Who is the ‘old Sarah’ anyway…?
We all have an effective idea of the self, we know ‘who we are’… or at least think we do. At the very least we understand that we own an individual identity.
The personal identity is complex as some aspects are permanent whilst others are subject to change.
My current practice has evolved into an amalgamation of identity, self, emotion and the communication of such issues through the use of screen-printing and photography. I’m fascinated with the idea of ‘the self’ and its many layers and how the inner landscapes of the brain relates to the outside persona the world sees
Is it our brain that determines who we are…?
Or do our experiences and views that we acquire during life shape us..?
Is there a part of the brain that houses the ‘self’?
The stimulus for my work has been the many brain scans, EEG recordings and other medical records that I have gathered over the years. After being diagnosed with Epilepsy, I underwent numerous tests which enabled me to see my brain both functioning and malfunctioning.
One of these was the ‘amytal test’, a test in which first one then the other cerebral hemisphere is temporarily anaesthetised. It is used to establish which cerebral functions are localized to which hemisphere. During this experience I had a realisation that actually it was my brain that held the key to ‘who I am’ and what I know. As Paul Broks quite rightly said:
‘The harder one stares into the machinery of the brain, the starker the realisation that there is no one in there. There is no inner sanctum of the self. Neural networks have a life and logic of their own. There is no one running the show. The ‘self’ is a shadow puppet shaped by the firings of a hundred billion brain cells.’
Finally in 2008 I had a temporal lobectomy in the hope to be able to cure the seizures; however the recovery wasn’t quite as simple as I thought as it led to me questioning who I actually was. In having a part of my brain removed, had I somehow lost a part of me…?
I’m interested in the fragility of the mind and how brain damage can have devastating effects on a person’s identity; whether it be physical or psychological.
Many of my images are digitally manipulated and explored through a range of techniques allowing me to question the layers of the ‘self’.
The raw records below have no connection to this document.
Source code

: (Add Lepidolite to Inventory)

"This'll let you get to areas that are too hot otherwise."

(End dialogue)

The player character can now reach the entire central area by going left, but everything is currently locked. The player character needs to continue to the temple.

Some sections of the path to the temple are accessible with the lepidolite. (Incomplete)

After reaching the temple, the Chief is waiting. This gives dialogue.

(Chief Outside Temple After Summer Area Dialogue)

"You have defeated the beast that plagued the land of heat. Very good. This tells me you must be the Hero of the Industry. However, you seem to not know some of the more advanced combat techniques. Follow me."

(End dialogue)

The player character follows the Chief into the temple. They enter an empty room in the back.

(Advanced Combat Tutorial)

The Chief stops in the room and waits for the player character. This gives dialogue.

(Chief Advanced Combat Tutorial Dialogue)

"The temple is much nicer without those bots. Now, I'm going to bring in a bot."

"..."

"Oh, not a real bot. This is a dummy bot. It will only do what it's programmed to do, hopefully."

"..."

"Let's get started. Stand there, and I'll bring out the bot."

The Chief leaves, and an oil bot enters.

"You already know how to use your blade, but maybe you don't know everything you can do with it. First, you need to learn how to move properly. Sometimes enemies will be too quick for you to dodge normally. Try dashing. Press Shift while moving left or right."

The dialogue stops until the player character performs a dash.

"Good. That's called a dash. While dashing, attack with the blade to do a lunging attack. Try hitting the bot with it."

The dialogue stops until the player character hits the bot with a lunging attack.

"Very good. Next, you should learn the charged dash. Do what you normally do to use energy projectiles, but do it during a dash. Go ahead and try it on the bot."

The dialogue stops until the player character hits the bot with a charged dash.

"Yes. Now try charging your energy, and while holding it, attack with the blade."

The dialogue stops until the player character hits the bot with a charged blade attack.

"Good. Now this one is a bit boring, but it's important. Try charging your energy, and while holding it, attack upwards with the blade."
I have been influenced by artists such as Susan Aldworth and Gus Cummins. I have had the opportunity to work alongside professionals such as Dr. John Moriarty, a neuropsychologist at Kings College Hospital. I have also been able to watch the research MRI scans of Sara Di Simoni a PhD student at Kings This has all helped me gain a better understanding of how each of the components of the brain contribute to who we are. I’m currently actively involved with the ‘Healing Art’s’ group at the Maudsley Hospital and have connections with the Neurosupport Centre in Liverpool. I have made use of all of this information in my research methods.
Through working with the images I have been able to gain control and a better understanding of the physical brain and sense of self. Identity is always going to be a controversial topic; nevertheless we all possess one that holds the key to our individual life stories.